The answer is not recorded in the clip.

Netizens suggested that Liang’s disdain was prompted by the way some reporters appear to want to use the televised event as a way to grab the spotlight with long-winded questions.

According to the WhatsonWeibo blog, Liang commented in a Yicai chat group, leaked online, that she rolled her eyes “because the woman next to me was being an idiot.”

In another leaked chat to a friend, Zhang reportedly commented: "“What the heck was she doing looking at me like that?!”

Numerous memes were born, contrasting the woman in blue and the one in red, and focusing on the classic eye-roll.

The annual meeting of the National People’s Congress (NPC) prompts two weeks of even-more-fawning-than-usual coverage in state media of the wondrous achievements of Xi and the party. Occasionally, a foreign reporter gets away with a challenging question at a news conference or gaggle with an official, but those moments are rare. For the big events, the topics and who will ask them are largely agreed on in advance.

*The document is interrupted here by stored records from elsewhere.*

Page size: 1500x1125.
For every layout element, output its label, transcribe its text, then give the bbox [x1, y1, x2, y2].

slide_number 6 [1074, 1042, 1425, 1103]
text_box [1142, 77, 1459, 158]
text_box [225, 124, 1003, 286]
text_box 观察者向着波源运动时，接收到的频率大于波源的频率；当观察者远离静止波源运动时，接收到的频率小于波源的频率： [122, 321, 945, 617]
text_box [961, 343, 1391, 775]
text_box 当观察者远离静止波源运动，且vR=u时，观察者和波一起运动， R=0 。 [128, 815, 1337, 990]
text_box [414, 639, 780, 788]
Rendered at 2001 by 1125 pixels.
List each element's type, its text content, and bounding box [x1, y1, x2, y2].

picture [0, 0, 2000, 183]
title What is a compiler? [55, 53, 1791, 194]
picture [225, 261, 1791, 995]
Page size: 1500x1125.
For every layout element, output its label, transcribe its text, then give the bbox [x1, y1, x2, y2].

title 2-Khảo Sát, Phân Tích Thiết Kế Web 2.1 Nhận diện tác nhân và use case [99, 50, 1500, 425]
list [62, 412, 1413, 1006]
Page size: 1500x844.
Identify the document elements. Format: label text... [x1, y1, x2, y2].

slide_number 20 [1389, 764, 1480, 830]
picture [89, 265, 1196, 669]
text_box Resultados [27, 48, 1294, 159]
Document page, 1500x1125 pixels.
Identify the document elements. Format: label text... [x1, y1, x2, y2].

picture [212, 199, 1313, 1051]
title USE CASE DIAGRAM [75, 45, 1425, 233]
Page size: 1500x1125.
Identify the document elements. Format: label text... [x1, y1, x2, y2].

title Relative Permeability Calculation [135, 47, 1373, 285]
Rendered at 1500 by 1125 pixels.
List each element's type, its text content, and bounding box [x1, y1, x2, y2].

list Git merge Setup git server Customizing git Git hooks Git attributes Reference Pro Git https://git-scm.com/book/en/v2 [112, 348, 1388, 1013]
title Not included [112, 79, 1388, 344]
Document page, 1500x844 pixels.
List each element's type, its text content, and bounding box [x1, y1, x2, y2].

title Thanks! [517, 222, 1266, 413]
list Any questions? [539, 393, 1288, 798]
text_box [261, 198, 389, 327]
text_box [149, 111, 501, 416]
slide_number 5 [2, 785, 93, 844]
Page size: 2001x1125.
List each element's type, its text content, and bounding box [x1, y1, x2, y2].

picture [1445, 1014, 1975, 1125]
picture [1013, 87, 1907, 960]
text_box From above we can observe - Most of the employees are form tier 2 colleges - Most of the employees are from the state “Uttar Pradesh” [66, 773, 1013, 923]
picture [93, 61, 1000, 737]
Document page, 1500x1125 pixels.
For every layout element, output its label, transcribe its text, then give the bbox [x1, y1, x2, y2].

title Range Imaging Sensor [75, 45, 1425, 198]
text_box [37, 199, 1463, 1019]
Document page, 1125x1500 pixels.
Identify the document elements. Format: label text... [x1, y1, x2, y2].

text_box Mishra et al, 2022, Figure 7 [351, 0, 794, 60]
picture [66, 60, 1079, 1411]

To ensure a smooth, embarrassment-free session, security in Beijing is stepped up dramatically during the NPC meeting, a crackdown that usually generates some bizarre stories in its own right. This year, so dominant is the paranoia that some restaurants and bars in a popular student neighborhood were told by police that they could admit a maximum of only 10 foreigners at any one time, the South China Morning Post reported.

“Until March 22, every Friday night and Saturday, as requested by local authorities, we can only allow a maximum of 10 foreigners in our store at a time,” a widely circulated notice at one pizzeria said. “We appreciate your understanding during these challenging times.”

The clip also generated curiosity about AMTV, one of a growing number of foreign news organizations with links to Chinese state media.

On its website, AMTV says it has an agreement to transmit CCTV news programs under an AMTV logo, and it also acquires and distributes motion pictures to television stations and other media globally. It says that its primary financiers are “Franklin International Group and American Berkshire International Group,” that it has a press pass issued by the Los Angeles County Sheriff’s Department and that it has been a corporate member of the American International Chamber of Commerce since 2004.

Liu Yang contributed to this report.